● Exercise brief:
Answer these from the Extremoduro text:
(a) What number was the band ranked on Rolling Stone's "50 Greatest Spanish rock bands"?
(b) How much did each voucher sold to acquaintances cost?
(c) How many of those "coupons" were sold?

● Source text:

....

Background information
- Origin: Plasencia, Extremadura, Spain
- Genres: Hard rock; punk rock; progressive rock;
- Years active: 1987–2019
- Labels: Avispa Área Creativa/Pasión Cía. Discográfica DRO/Warner Music Group El Dromedario Records
- Members: Roberto Iniesta Iñaki "Uoho" Antón Miguel Colino José Ignacio Cantera
- Past members: Salo Eugenio Iñaki "Milindris" Setién Kaito Carlos "El Sucio" Miguel Ferreras Ramón "Mon" Sogas "William" Luis "von Fanta" Jorge "El Moja" Alberto "Capi" Gil Diego Garay
- Website: extremoduro.com

= Extremoduro =

Spanish hard rock band

Extremoduro (/es/) was a Spanish hard rock band from Plasencia, Extremadura. The band was led by Roberto Iniesta, also known as "Robe", who is often referred as "El rey de Extremadura" (lit. 'the king of Extremadura'). The name Extremoduro is a pun on the band's home region in western Spain, Extremadura, and may be translated as "extremely tough", "rough edge", or "hard extreme".

The band was created in 1987 and is regarded as one of the most influential bands of the Spanish hard rock scene, besides being a symbolic representative for their region. Influenced by Spanish literature, Iniesta's lyrics are often described as rude street poetry, with frequent allusions to drugs, sex and self-destruction.

Songs by Extremoduro include "So payaso", "Golfa", "Salir", "Extremaydura", "Puta" and "Jesucristo García". The highest moment in the band's career was probably reached with the release of their album Agila, which was awarded a prize for best video in the first edition of the Spanish Music Awards in 1997.

It is considered one of the best Spanish bands ever by several music magazines. They were ranked number 6 on Rolling Stone's "50 Greatest Spanish rock bands".

In December 2019, the band announced a farewell tour of eight cities for May and June 2020. Due to the COVID-19 pandemic, the tour was first postponed to autumn 2020, then cancelled and the band officially disbanded.

== History ==
=== 1987 to 1991 ===

Extremoduro's logo.

Roberto Iniesta (also known as "Robe") established the band in the summer of 1987 in Plasencia, the second most important city of Cáceres, a province of the west of Spain. Previously, in 1983, he had formed the band ‘Dosis Letal’ with Zósimo "Zosi" Pascual, with whom he composed the song "La Carrera", that would later come to be the penultimate track of Extremoduro's 1996 disc Agíla.

Extremoduro were initially formed by Robe, as vocalist and guitarist, "Chico" on the bass and "Miguelin" on the drums. This initial set-up lasted just a few months, after which Robe decided to reconfigure the group and found Salo and Louis "von Fanta" to replace Kaito and William respectively. With this new dynamic in place, and with the difficulty they faced recording an album, they decided to sell vouchers to their acquaintances (at a thousand pesetas each) that would entitle each of them to a copy of the demo tape after it had been produced. They sold 250 of these "coupons" (whose buyers are credited in the finished production). After this, they produced 1000 copies of this first "demo" which already contained some of the quintessential anthems of the group, such as "Extremaydura" or "Jesucristo Garcia"; the collection is Rock transgresivo.

....

● Collected data:
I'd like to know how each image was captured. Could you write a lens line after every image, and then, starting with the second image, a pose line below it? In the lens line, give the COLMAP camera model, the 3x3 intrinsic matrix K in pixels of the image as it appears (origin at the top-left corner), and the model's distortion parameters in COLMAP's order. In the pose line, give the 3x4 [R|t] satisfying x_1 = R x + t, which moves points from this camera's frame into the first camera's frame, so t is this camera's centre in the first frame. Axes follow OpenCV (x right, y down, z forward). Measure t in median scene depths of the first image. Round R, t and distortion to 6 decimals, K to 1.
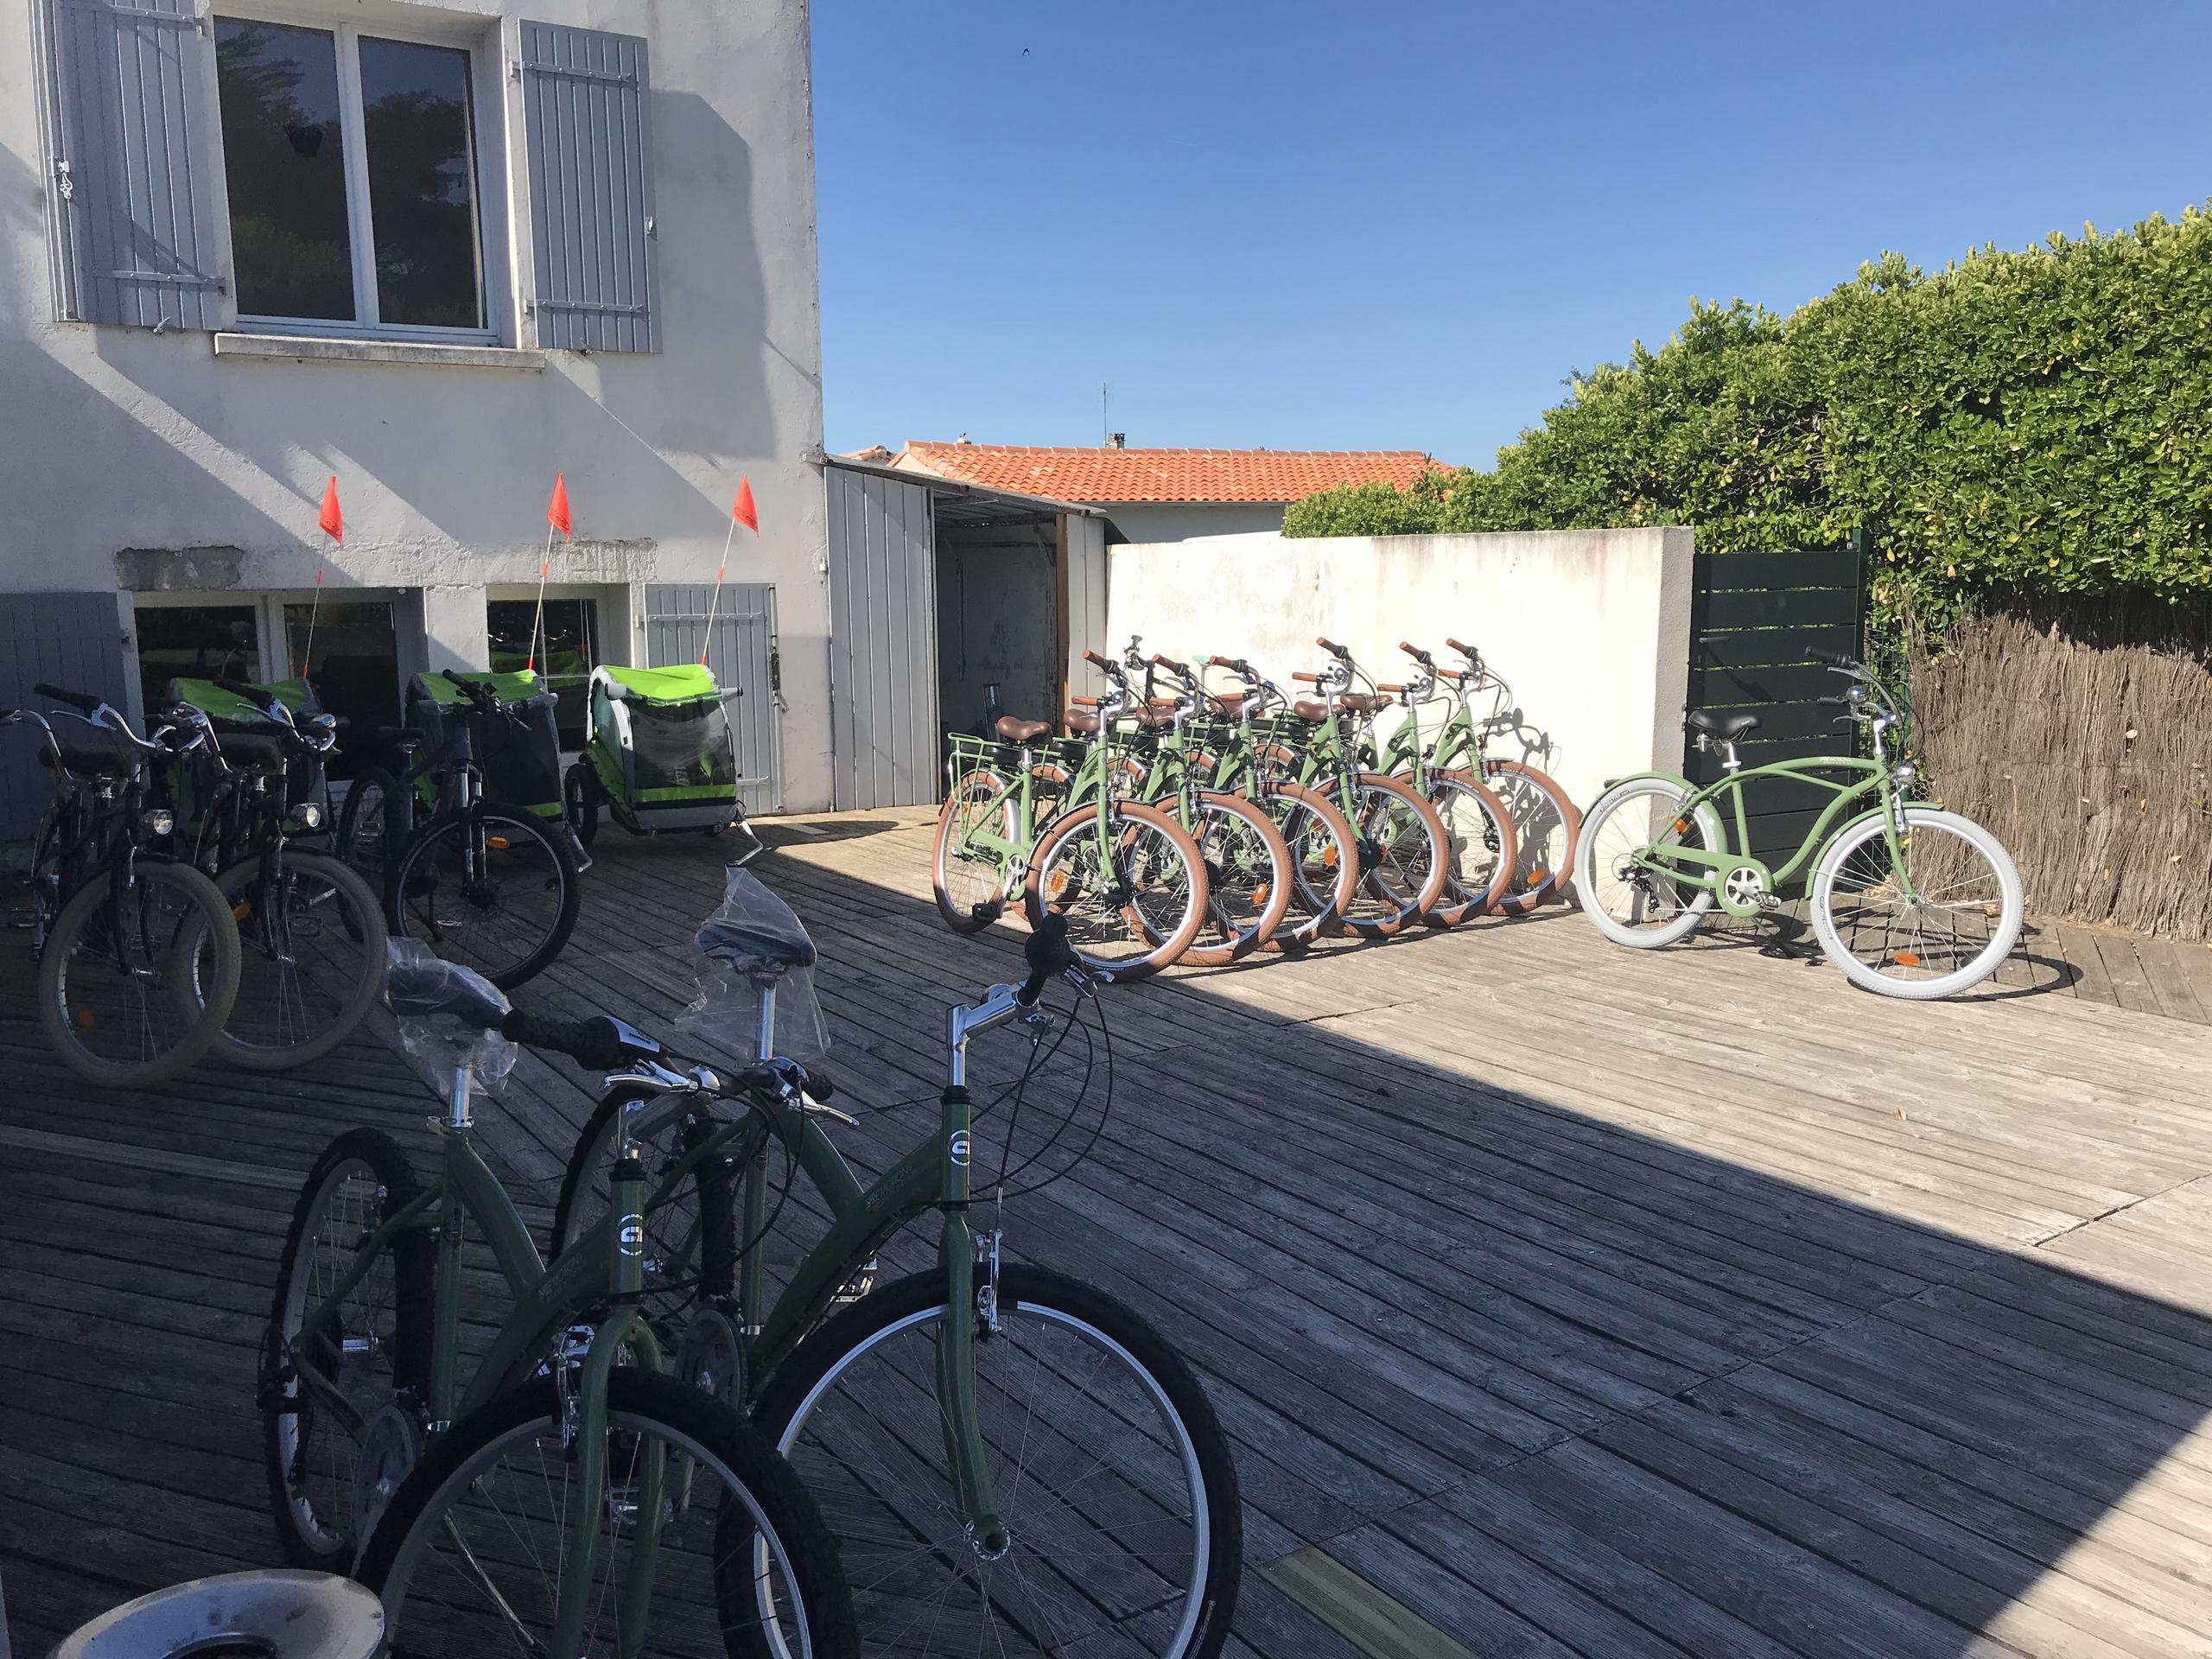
lens RADIAL K [[1798.9, 0, 1106.2], [0, 1798.9, 826.7], [0, 0, 1]] dist [0.008389, -0.000118]
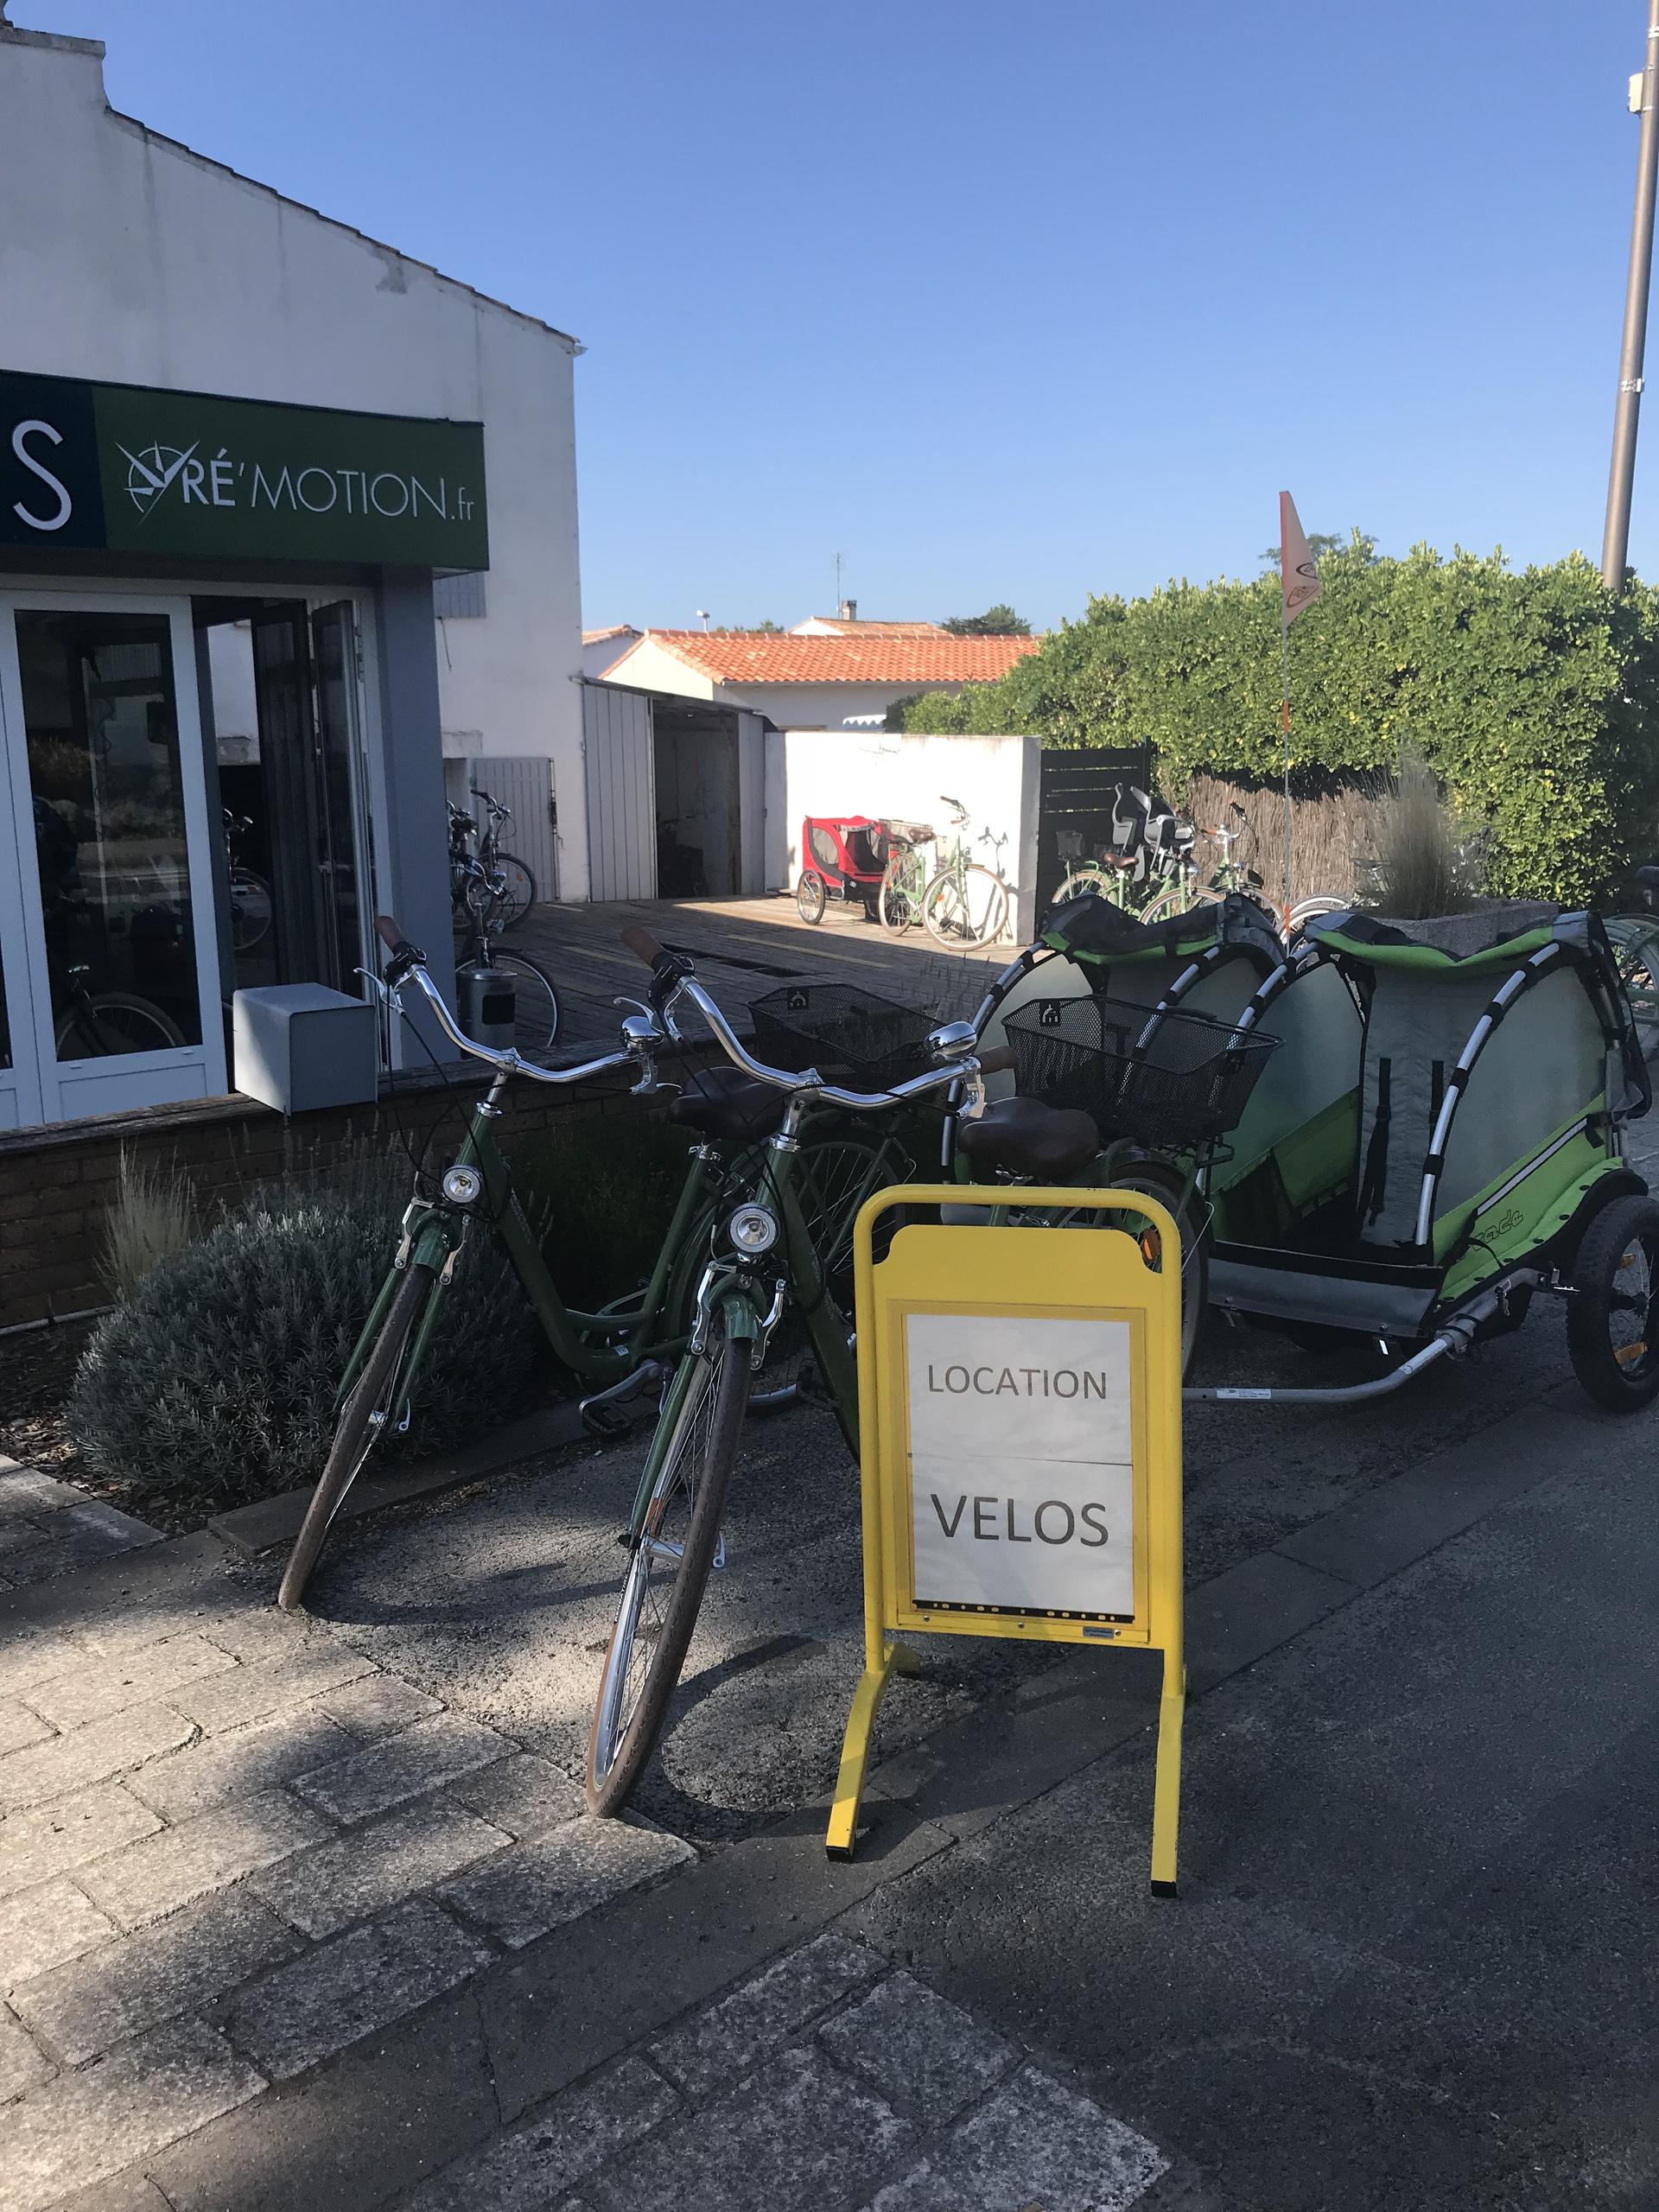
lens RADIAL K [[1798.9, 0, 830.5], [0, 1798.9, 1108.5], [0, 0, 1]] dist [0.008389, -0.000118]
pose [[0.999865, 0.007335, -0.014685, 0.083952], [-0.006314, 0.997638, 0.068405, 0.061516], [0.015152, -0.068303, 0.997550, -0.578138]]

....

● Exercise solution:
(a) Number 6.
(b) A thousand pesetas.
(c) 250.